Filter out every line below that lacks "betroffene", and copy the rest.

- - -

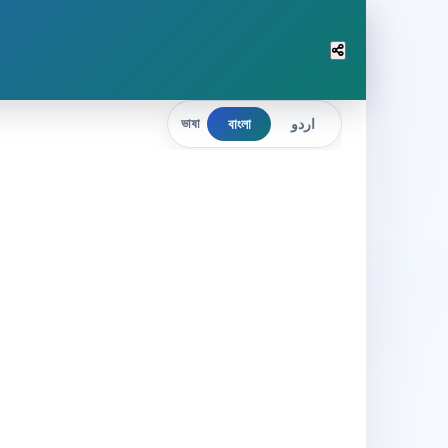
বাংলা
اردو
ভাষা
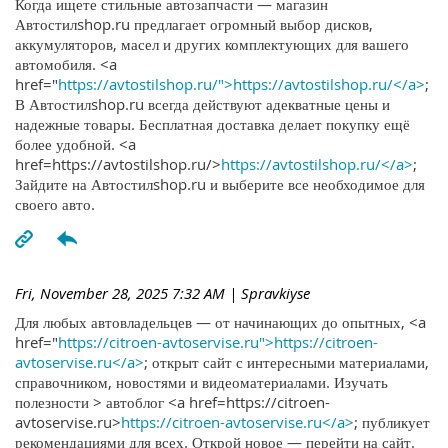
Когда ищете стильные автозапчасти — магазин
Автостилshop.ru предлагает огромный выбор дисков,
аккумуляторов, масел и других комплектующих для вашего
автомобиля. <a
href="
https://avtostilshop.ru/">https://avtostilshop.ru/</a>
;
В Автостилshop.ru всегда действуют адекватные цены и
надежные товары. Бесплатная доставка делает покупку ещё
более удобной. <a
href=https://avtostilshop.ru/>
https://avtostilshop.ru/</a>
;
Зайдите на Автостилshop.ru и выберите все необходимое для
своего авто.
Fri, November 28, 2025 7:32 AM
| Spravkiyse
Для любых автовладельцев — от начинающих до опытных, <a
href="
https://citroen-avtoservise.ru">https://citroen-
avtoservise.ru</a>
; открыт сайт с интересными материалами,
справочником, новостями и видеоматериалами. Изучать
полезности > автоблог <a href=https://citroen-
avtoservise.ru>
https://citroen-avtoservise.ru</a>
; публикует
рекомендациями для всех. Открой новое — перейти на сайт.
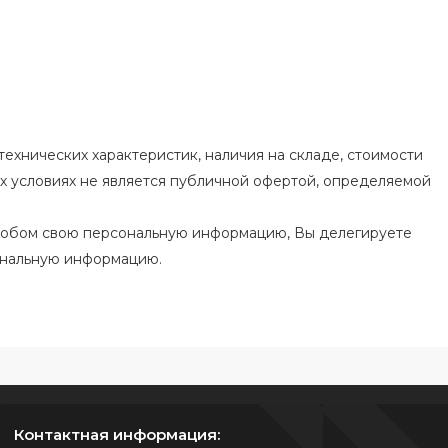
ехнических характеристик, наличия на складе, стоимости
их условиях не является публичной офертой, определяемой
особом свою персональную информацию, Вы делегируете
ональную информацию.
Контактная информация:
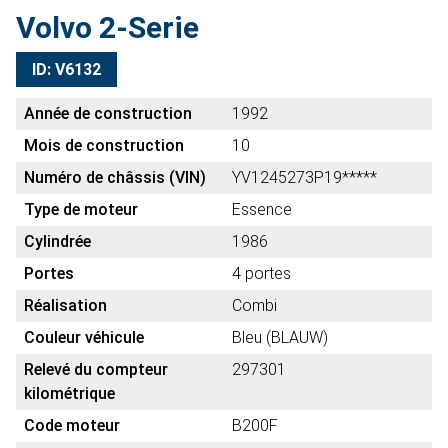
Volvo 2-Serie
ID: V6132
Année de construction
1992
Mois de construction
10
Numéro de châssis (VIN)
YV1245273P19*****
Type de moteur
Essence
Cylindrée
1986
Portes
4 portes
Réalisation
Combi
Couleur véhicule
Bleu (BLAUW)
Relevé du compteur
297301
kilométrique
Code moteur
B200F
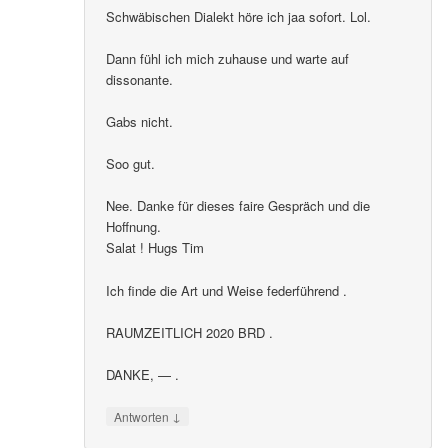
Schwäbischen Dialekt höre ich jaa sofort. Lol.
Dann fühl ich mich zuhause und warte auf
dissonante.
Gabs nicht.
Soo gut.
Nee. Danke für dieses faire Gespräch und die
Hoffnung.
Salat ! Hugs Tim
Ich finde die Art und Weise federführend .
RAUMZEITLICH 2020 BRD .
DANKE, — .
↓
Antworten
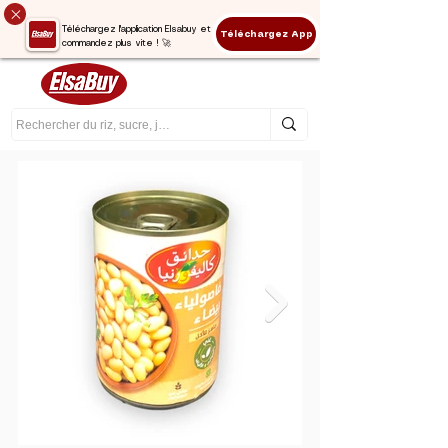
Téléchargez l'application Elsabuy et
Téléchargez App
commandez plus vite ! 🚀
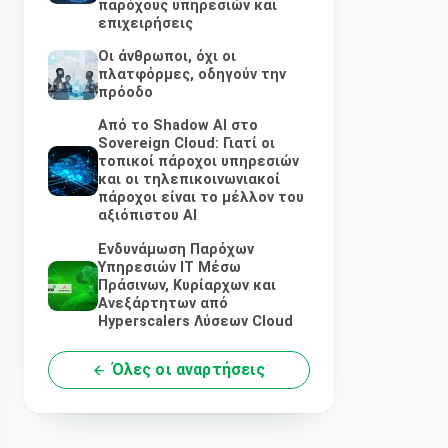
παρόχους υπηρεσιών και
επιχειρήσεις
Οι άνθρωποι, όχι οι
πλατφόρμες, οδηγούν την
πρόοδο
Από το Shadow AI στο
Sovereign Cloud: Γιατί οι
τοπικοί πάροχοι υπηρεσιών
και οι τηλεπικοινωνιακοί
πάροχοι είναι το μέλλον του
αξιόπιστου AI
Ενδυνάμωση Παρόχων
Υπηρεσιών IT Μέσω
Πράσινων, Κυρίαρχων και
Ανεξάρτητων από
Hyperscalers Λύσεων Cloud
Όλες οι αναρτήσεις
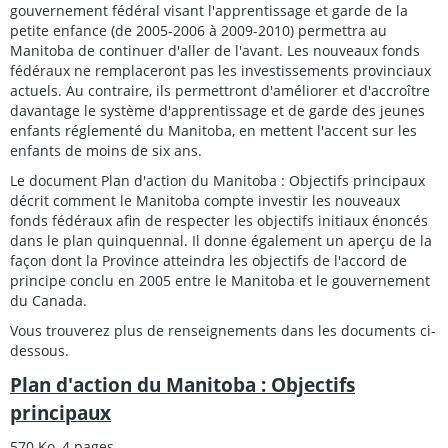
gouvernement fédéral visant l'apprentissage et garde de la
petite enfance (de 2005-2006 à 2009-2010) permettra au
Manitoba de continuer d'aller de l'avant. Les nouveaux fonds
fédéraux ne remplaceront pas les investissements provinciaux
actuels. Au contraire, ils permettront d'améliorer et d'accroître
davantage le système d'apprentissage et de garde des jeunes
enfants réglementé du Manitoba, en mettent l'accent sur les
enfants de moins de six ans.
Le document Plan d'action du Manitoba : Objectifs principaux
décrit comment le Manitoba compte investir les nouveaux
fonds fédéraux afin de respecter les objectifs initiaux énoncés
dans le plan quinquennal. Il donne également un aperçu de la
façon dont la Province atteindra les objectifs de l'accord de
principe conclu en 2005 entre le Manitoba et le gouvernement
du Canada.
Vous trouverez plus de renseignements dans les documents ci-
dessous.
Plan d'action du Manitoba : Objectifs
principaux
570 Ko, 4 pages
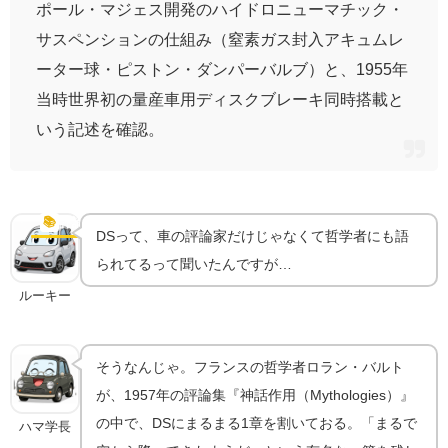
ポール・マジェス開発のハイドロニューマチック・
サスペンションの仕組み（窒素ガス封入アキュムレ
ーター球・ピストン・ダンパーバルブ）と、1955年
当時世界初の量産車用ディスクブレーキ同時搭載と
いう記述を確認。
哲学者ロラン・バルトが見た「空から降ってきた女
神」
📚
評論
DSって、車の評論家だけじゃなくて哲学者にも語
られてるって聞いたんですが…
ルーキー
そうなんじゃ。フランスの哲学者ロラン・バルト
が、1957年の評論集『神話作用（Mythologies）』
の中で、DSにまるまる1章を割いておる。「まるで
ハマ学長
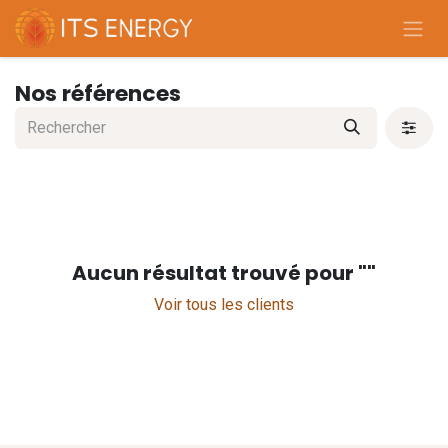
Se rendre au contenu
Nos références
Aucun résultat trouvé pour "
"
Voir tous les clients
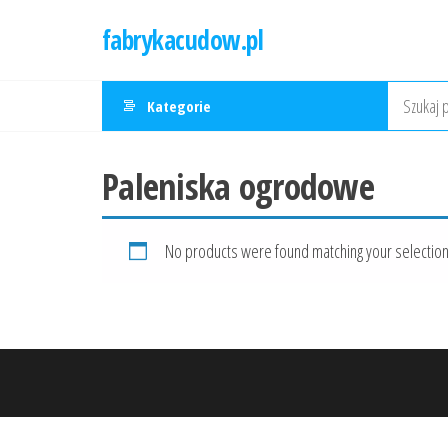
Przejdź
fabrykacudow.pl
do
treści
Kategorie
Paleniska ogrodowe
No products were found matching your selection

- - -

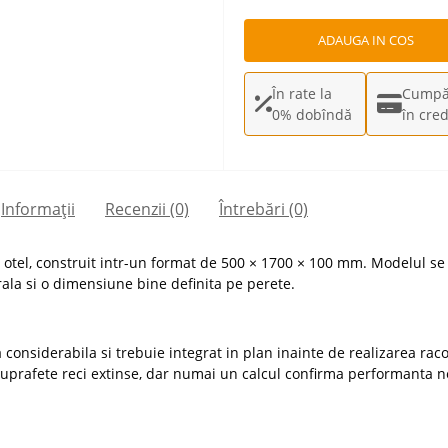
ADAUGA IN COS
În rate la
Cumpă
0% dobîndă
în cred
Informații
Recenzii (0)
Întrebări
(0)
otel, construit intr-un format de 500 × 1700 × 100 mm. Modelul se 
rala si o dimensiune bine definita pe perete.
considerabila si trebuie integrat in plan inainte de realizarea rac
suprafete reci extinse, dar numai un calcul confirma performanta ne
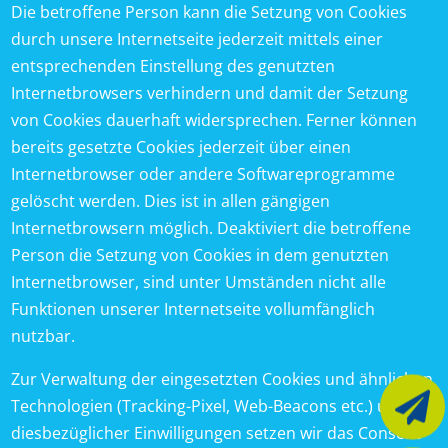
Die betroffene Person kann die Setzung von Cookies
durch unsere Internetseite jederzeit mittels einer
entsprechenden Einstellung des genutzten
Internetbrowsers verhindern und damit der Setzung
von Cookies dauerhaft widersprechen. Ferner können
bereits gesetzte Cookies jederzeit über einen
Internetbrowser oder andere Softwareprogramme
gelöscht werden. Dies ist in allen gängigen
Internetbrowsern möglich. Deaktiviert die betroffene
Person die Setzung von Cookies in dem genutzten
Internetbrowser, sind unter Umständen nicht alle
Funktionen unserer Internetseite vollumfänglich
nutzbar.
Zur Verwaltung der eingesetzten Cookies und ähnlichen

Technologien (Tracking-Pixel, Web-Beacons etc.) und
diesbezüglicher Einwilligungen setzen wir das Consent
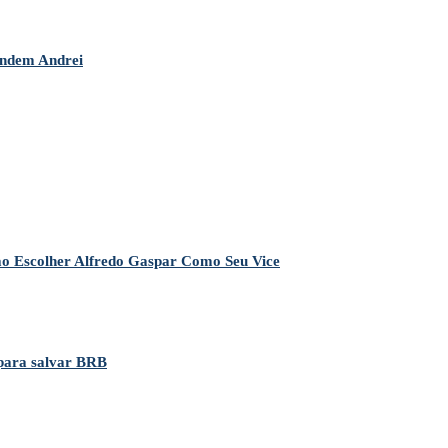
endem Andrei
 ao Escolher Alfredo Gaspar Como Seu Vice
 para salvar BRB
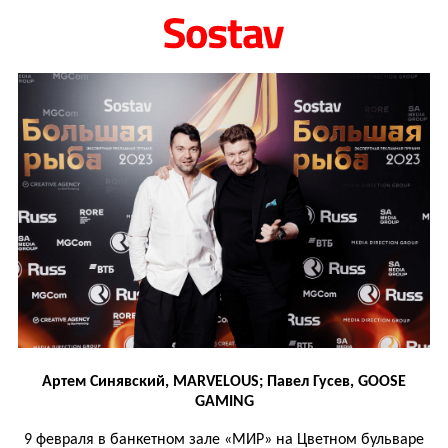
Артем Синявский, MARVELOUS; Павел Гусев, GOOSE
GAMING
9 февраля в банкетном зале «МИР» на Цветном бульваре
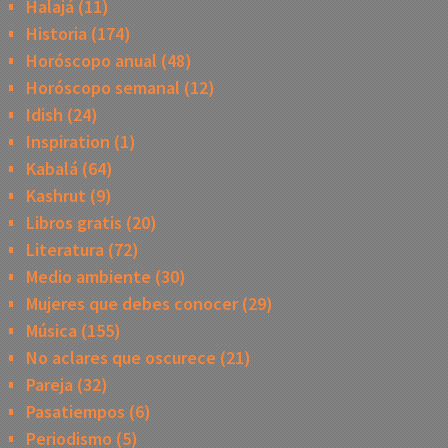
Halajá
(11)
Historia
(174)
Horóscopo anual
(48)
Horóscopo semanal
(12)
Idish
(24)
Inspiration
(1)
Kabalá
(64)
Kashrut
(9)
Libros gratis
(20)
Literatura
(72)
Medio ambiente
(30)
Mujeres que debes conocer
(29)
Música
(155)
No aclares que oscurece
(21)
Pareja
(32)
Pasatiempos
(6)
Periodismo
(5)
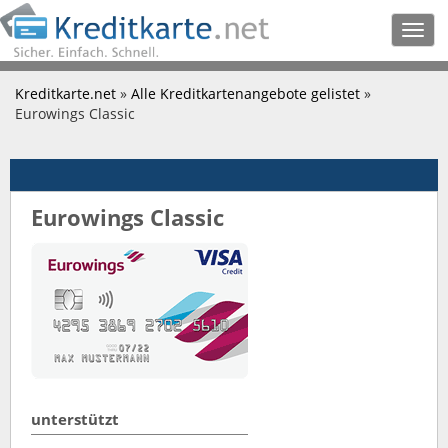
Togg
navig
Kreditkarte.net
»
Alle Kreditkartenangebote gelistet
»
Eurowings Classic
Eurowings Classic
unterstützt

- - -

> _Answer for this exercise_:
Die betroffene Person kann die Setzung von Cookies
Internetbrowsern möglich. Deaktiviert die betroffene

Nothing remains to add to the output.